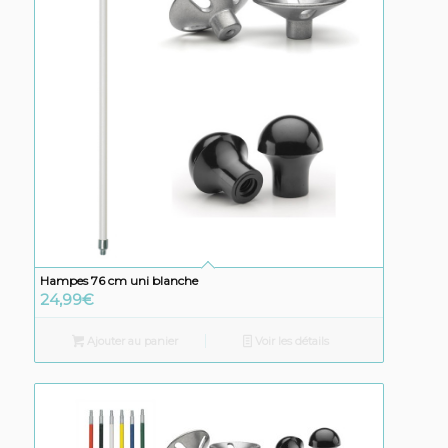
Hampes 76 cm uni blanche
24,99
€
Ajouter au panier
Voir les détails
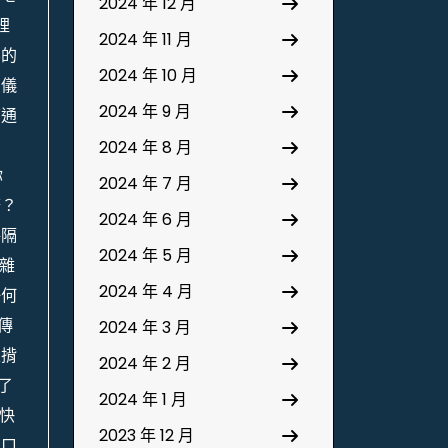
2024 年 12 月
裡
2024 年 11 月
界的
2024 年 10 月
的儀
2024 年 9 月
下通
2024 年 8 月
你
2024 年 7 月
務？
2024 年 6 月
每隔
2024 年 5 月
雜
2024 年 4 月
任何
傳
2024 年 3 月
上揹
2024 年 2 月
了
2024 年 1 月
快
2023 年 12 月
門口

________________

### Task description
Transcribe everything above exactly. Do not include the pictures.

### The completed task
Hampes 76 cm uni blanche
24,99
€
Ajouter au panier
Voir les détails
2024 年 12 月
裡
2024 年 11 月
界的
2024 年 10 月
的儀
2024 年 9 月
下通
2024 年 8 月
你
2024 年 7 月
務？
2024 年 6 月
每隔
2024 年 5 月
雜
2024 年 4 月
任何
傳
2024 年 3 月
上揹
2024 年 2 月
了
2024 年 1 月
快
2023 年 12 月
門口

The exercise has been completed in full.